Christopher Hitchens, na Slate / 12 de abril Em 2002, de acordo com o devoto colunista católico Ross Douthat, o cardeal Joseph Ratzinger pronunciou as seguintes palavras para uma audiência na Espanha: “Estou pessoalmente convencido de que a constante presença na mídia dos pecados de padres católicos, especialmente nos Estados Unidos, é uma campanha planejada… […]
Christopher Hitchens, na Slate / 12 de abril
Em 2002, de acordo com o devoto colunista católico Ross Douthat, o cardeal Joseph Ratzinger pronunciou as seguintes palavras para uma audiência na Espanha:
“Estou pessoalmente convencido de que a constante presença na mídia dos pecados de padres católicos, especialmente nos Estados Unidos, é uma campanha planejada… para depreciar a igreja.”
Em 10 de abril, o New York Times – o aparente centro dessa “campanha planejada” – reimprimiu uma cópia de uma carta pessoalmente assinada por Ratzinger em 1985. A carta estimulava leniência no caso do reverendo Stephen Kiesle, que havia amarrado e torturado sexualmente dois pequenos garotos numa propriedade da igreja na Califórnia. Os superiores de Kiesle haviam escrito para o escritório de Ratzinger em Roma, suplicando para que ele removesse o criminoso do sacerdócio. O homem que agora é Sua Santidade o papa, em resposta, estava cheio de conselhos morais. “O bem da Igreja Universal”, escreveu, deveria vir à mente em primeiro lugar. Devia-se entender que “particularmente no que diz respeito à pouca idade” do padre Kiesle, poderia haver grande “detrimento” causado “no interior da comunidade dos crentes em Cristo” se ele fosse destituído. O bom padre tinha 38 anos. Suas vítimas – não que a tenra idade delas, de 11 e 13 anos, parecesse ter importância – foram crianças. Nas décadas seguintes, Kiesle continuou a arruinar as vidas de várias outras crianças e foi finalmente preso por autoridades seculares após denúncia de molestamento grave em 2004. Tudo isso poderia ter sido evitado se ele tivesse sido encaminhado à justiça logo no início e se a diocese de Oakland tivesse chamado a polícia ao invés de escrito para o escritório em Roma onde era a função de Ratzinger amortecer e suprimir tais assuntos penosos.

------------------------------------------------------------------------

### TAREFA PROPOSTA 1
Responda às perguntas abaixo com base no artigo sobre a carta de Ratzinger.
(a) Em que ano e em que país Ratzinger pronunciou as palavras sobre uma "campanha planejada"?
(b) Que idades tinham as duas vítimas de Kiesle mencionadas no artigo?
(c) Em que ano Kiesle foi finalmente preso por autoridades seculares?
### TAREFA PROPOSTA 2
Dê a continuação do artigo sobre a carta de Ratzinger a partir da última frase apresentada.

### CONJUNTO DE DADOS
------------------------------------------------------------------------

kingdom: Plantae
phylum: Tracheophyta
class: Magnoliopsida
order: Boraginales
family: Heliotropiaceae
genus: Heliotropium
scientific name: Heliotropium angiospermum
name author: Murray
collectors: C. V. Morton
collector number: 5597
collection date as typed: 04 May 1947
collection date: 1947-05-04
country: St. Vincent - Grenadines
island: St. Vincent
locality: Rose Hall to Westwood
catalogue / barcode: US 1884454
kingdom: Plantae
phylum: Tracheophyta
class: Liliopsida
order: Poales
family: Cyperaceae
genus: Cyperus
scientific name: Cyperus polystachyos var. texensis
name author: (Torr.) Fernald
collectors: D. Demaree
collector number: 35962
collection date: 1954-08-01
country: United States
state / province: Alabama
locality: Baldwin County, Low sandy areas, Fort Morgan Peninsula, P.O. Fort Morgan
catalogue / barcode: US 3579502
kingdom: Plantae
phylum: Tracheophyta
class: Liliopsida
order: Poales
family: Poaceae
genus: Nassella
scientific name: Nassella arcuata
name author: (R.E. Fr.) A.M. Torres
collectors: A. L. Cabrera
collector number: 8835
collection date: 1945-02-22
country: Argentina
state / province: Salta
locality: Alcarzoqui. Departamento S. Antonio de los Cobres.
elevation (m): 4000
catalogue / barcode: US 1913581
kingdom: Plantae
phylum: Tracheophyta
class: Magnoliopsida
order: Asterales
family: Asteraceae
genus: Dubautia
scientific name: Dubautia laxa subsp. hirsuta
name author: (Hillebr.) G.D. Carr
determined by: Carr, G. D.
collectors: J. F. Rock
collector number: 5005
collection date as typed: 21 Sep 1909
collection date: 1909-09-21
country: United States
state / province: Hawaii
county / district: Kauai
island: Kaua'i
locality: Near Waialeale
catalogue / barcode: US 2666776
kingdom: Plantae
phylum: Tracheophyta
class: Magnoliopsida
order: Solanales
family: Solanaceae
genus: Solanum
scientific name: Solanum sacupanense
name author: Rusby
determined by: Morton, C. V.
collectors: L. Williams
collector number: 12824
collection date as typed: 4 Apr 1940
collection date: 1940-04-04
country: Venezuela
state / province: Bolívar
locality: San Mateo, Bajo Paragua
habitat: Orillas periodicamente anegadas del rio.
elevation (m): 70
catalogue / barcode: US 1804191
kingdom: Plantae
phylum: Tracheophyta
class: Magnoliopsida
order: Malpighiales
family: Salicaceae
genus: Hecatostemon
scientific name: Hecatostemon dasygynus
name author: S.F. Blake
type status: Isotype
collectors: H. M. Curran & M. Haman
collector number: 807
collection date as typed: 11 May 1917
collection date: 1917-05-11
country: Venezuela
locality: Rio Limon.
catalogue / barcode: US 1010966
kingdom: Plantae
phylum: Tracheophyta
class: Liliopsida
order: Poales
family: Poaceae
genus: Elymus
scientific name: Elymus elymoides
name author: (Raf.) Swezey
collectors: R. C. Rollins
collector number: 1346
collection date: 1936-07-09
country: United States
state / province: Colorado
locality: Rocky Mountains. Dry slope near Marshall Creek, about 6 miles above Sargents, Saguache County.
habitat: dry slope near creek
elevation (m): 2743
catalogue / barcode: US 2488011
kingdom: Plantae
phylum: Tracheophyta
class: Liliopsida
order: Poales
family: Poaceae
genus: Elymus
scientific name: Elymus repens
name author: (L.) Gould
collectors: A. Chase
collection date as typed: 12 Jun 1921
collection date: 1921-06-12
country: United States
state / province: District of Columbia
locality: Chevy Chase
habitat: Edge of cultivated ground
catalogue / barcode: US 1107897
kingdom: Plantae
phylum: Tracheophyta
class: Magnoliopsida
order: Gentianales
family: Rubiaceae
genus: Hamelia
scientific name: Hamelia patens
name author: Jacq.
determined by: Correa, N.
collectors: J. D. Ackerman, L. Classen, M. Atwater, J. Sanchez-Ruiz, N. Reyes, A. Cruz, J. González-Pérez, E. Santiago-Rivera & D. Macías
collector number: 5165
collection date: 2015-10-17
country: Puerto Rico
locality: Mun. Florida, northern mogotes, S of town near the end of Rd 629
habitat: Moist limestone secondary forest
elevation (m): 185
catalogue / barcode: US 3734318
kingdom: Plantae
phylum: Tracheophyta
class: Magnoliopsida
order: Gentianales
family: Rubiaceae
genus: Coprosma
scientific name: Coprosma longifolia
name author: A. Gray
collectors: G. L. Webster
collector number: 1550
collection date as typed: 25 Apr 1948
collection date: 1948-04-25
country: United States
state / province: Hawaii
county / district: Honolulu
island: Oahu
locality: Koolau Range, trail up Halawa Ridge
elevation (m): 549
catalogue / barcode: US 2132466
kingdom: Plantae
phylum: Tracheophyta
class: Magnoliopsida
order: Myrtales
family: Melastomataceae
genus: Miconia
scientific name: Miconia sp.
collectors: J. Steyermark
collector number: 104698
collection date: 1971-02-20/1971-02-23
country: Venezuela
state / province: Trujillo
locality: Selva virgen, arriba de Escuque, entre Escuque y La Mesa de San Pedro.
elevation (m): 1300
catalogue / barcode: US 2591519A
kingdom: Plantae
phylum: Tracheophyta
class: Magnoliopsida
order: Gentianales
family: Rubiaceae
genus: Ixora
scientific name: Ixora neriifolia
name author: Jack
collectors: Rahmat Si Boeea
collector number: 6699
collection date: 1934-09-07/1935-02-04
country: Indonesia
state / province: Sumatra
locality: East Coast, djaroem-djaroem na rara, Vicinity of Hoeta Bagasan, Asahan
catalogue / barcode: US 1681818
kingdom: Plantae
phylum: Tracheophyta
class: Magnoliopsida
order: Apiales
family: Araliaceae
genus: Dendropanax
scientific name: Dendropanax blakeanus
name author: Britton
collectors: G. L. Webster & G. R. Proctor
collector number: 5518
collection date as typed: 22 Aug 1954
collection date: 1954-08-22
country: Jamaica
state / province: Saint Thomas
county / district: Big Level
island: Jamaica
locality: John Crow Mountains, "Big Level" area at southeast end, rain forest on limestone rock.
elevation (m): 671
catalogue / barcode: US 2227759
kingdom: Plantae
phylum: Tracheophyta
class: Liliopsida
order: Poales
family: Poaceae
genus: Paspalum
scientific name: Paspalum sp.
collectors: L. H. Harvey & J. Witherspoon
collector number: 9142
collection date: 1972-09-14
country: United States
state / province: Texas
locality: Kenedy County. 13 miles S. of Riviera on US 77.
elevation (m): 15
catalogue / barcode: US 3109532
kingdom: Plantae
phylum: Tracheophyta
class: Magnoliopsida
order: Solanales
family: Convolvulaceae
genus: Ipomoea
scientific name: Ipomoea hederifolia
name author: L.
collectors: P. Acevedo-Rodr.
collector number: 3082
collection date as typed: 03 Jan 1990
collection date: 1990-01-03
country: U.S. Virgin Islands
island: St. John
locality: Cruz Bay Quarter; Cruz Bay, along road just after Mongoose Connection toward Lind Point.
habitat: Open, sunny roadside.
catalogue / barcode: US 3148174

------------------------------------------------------------------------

### RESPOSTA DA TAREFA 1
(a) Em 2002, na Espanha.
(b) Tinham 11 e 13 anos.
(c) Em 2004.

### RESPOSTA DA TAREFA 2
Contraste isso com o caso ainda mais pavoroso da escola para crianças surdas em Wisconsin, onde foi permitido ao reverendo Lawrence Murphy acesso irrestrito a mais de 200 vítimas incomumente indefesas. Novamente o mesmo padrão: reiteradas petições da diocese local para que o criminoso fosse destituído (“unfrocked” – um termo bizarro se você parar pra pensar) recebidas com pétrea indiferença na burocracia rijamente administrada por Ratzinger. Finalmente, uma suplicante carta para Ratzinger do próprio imundo padre Murphy, queixando-se da fragilidade de sua saúde e pedindo para ser sepultado com todas as honras sacerdotais, em seu hábito. Que foi o que ocorreu. Enfim um apelo humano que não caiu em ouvidos surdos! (Perdoe a expressão.)
Então, em um caso um estuprador de crianças escapou do julgamento e se tornou um habilitado re-ofensor porque era muito jovem. No caso seguinte, um estuprador de crianças foi abrigado depois de uma carreira de tortura sexual de crianças deficientes porque ele estava muito velho! Quanta compaixão.
Deve-se notar, também, que todas as cartas da diocese para Ratzinger e de Ratzinger para a diocese preocupavam-se apenas com uma questão: isso poderia prejudicar a Santa Madre Igreja? Era como se as crianças fossem irrelevantes ou inconvenientes (como no caso dos garotos estuprados na Irlanda, forçados a assinar acordos de confidencialidade pelo homem que ainda é o cardeal do país). Note, em seguida, que existia uma política escrita, de obediência obrigatória e consistente de evitar o contato com a lei. E note, por último, que existia um preconcebido programa de propaganda de Ratzinger de culpar a imprensa se qualquer das condutas criminais e obstruções da justiça se tornasse conhecida.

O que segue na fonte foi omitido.